House Bill 5046, introduced by Rep. Gregory Markkanen (R-Hancock), makes the Department of Health and Human Services and Licensing and Regulatory Affairs responsible for drafting and communicating rules for a child organization. 

House Bills 5047, introduced by Rep. Julie Calley (R-Portland), and 5048, introduced by Rep. John Roth (R-Traverse City) ensure records from childcare centers are maintained through the Michigan Department of Education’s database of licensing records and that childcare centers notify the DOE if they are in a multi-occupancy building. 

O’Malley said the bills are just the first of many to come to help address issues in childcare in the state, but recognized “there are more things to work on.”  

Rep. Jack O’Malley | House Republicans photo

“We want the daycare providers and the parents and the employers to know that we’re actually heard them, and help is on the way,” O’Malley said. “After all these years, we’re actually getting something done. Let’s do things that will help bring back and sustain childcare, and reverse really decades of pushing childcare out of the way.” 

Annette Sobocinski, executive director of childcare Network and Great Start to Quality Southeast Resource Center, said each bill will have a significant impact on in-home childcare centers where government support is especially needed. 

“Oftentimes, home providers can feel very isolated,” Sobocinski said. “And so the opportunity to be able to give them more support and help them access more resources, I think is going to be a huge benefit to them, and then also to the families that they serve.”

Breen said these bills have broad bipartisan support and that lawmakers across the aisle recognize the “crisis” at hand. She said these bills are the first step to helping childcare providers and families to afford childcare in the state. She added that the package will work in tandem with the stimulus dollars to provide much-needed support to families in need of childcare and childcare providers in need of relief. 

“[The] package is going to work I think hand in hand with what’s happening with the stimulus dollars,” Breen said. “I think everybody sort of agrees that this is an area where we’re going to be spending more money and more time rather than less because compared to where we are worldwide. We are not doing enough. We just are not doing enough, and you want people to go back to work. They need to know that their kids are safe.”

Build Back Better plan

While childcare reform is being pushed to the forefront of minds in the Michigan Legislature, lawmakers at the federal level are also taking notice. 

In Biden’s Build Back Better plan, a proposed $450 billion would be allocated to pay for preschool for 3 and 4-year-olds. The bill also would subsidize childcare on a sliding scale and cap expenditures to 7% of annual income for middle-class families. Grants would also be utilized to steady childcare facilities and incentivize them to raise wages for their employees.

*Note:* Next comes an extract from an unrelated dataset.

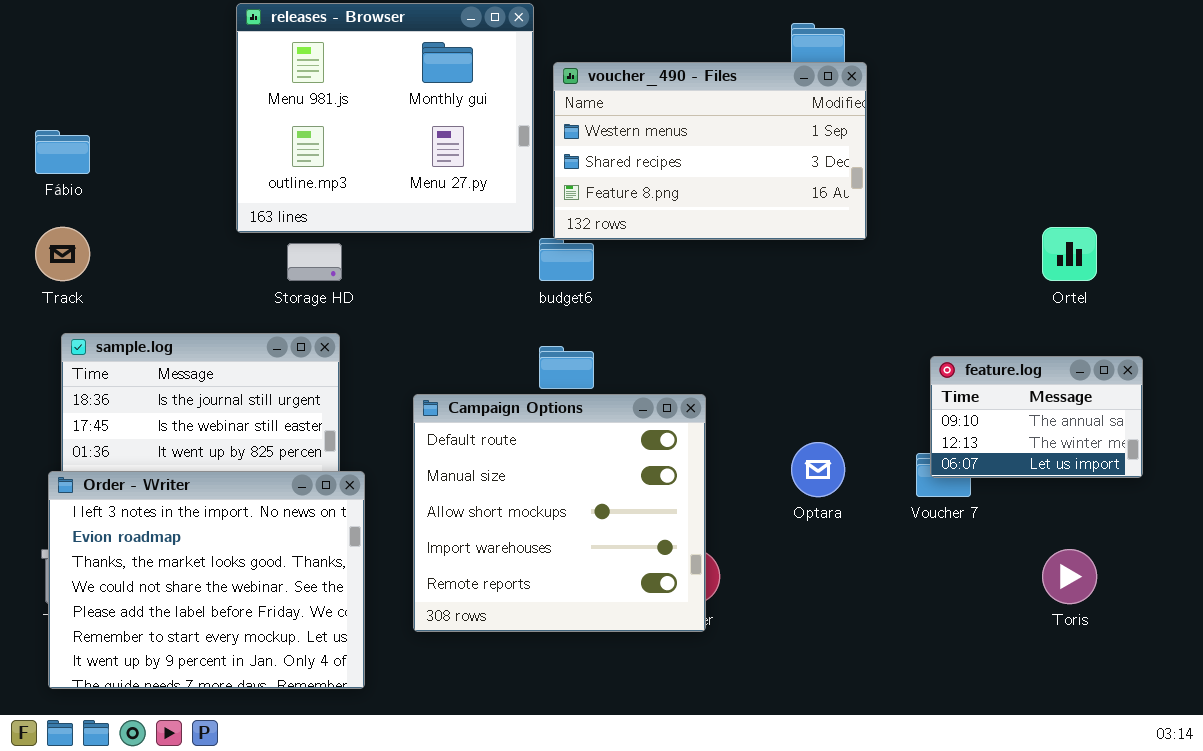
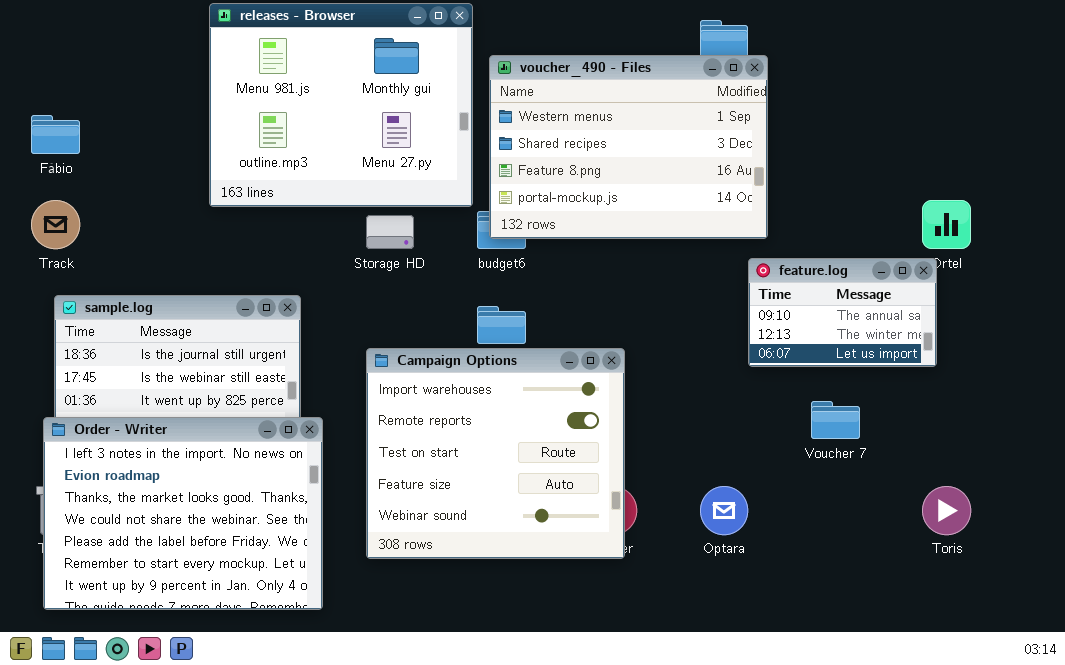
voucher_490 - Files: [553,62,867,240] -> [489,55,768,239], resized
Storage HD: [287,243,342,281] -> [366,215,414,249], moved
feature.log: [930,356,1143,478] -> [748,258,937,367], moved
Campaign Options: [413,394,706,632] -> [366,348,625,559], scrolled down 3 rows
Optara: [791,442,845,497] -> [700,486,748,535], moved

U.S. Capitol | Susan J. Demas

The Build Back Better plan is currently stalled in a closely divided Congress, as Republicans oppose it and centrist Democrats like U.S. Sens. Kyrsten Sinema (D-Ariz.) and Joe Manchin (D-W.V.) have demanded cuts. The holdup on the plan also comes as the House is grappling with the $1 trillion bipartisan infrastructure bill.

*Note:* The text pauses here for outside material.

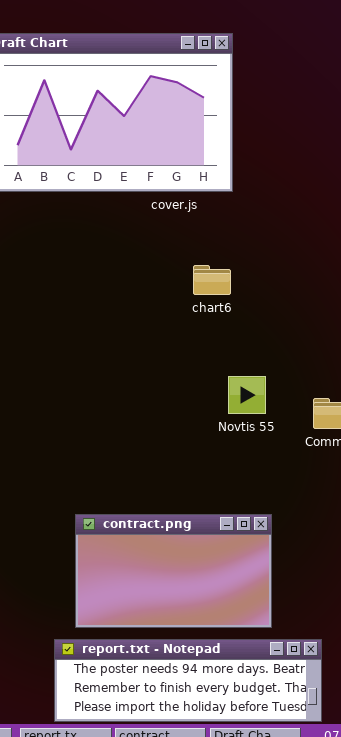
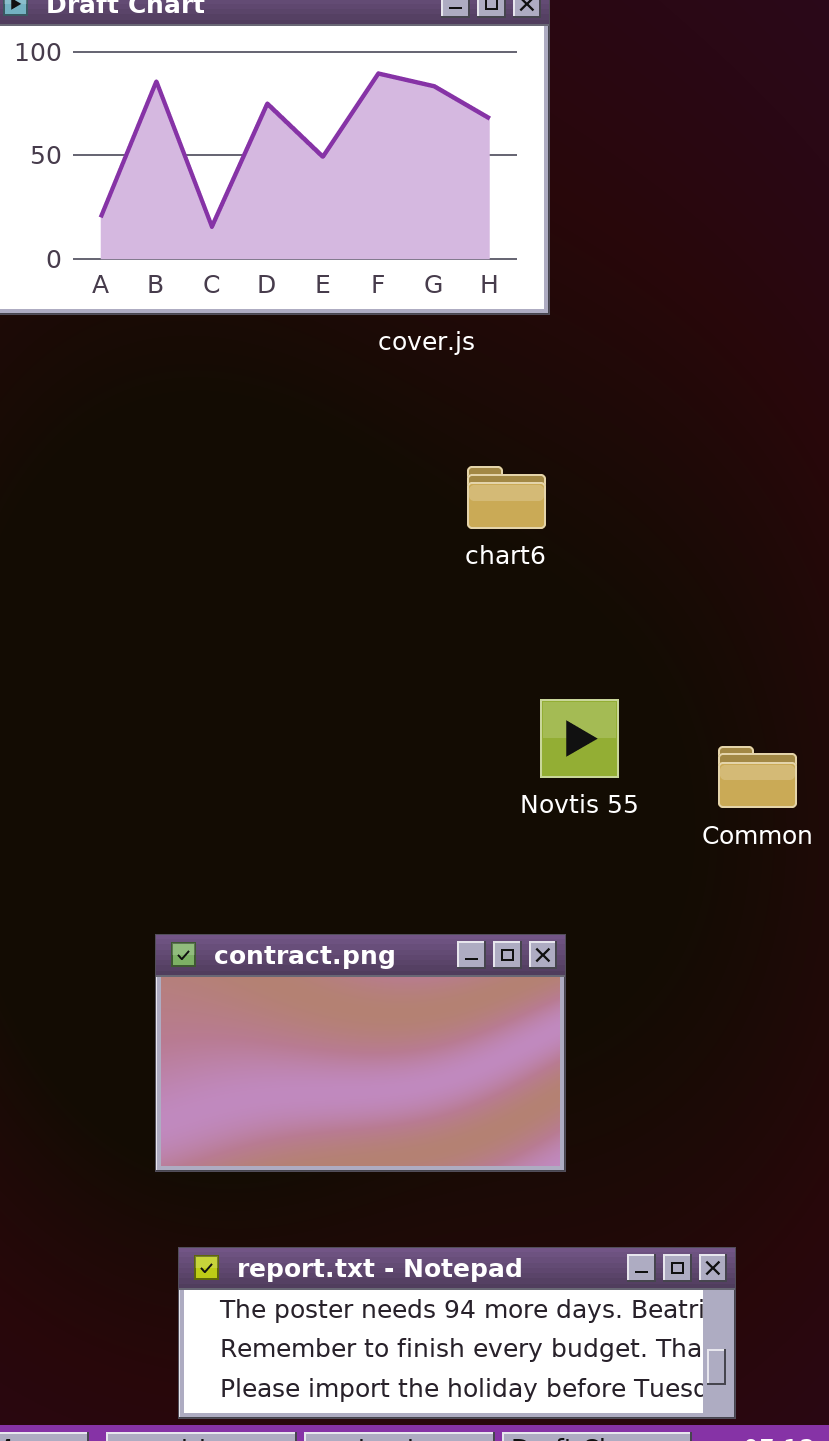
contract.png: [75,514,272,628] -> [155,934,566,1172], moved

The U.S. Department of Health and Human Services has said that childcare is considered affordable if it equates to 7% of a family’s income. With these findings, only 9.3% of families in Michigan have the ability to afford infant care. 

If childcare reform were to cap a families’ childcare expenses to 7% of their income, Michigan families would save $6,609 on childcare expenses. Not only would this also free up 14.2% of their annual income, it would also supply 44,489 more parents with the option to enter the workforce. This could subsequently grow Michigan’s economy by .9% and generate $4.6 billion in new economic activity. 

Sobocinski said legislators should continue to find ways to support childcare providers and families in need of childcare.

“This is a bipartisan issue, it is not a left or right issue,” Sobocinski said. “It is something that impacts everybody. … Knowing that there’s broad support in the general public helps legislators [and] businesses. I think [they] are starting to come on board with realizing how important it is. There’s no downside to investing in childcare.”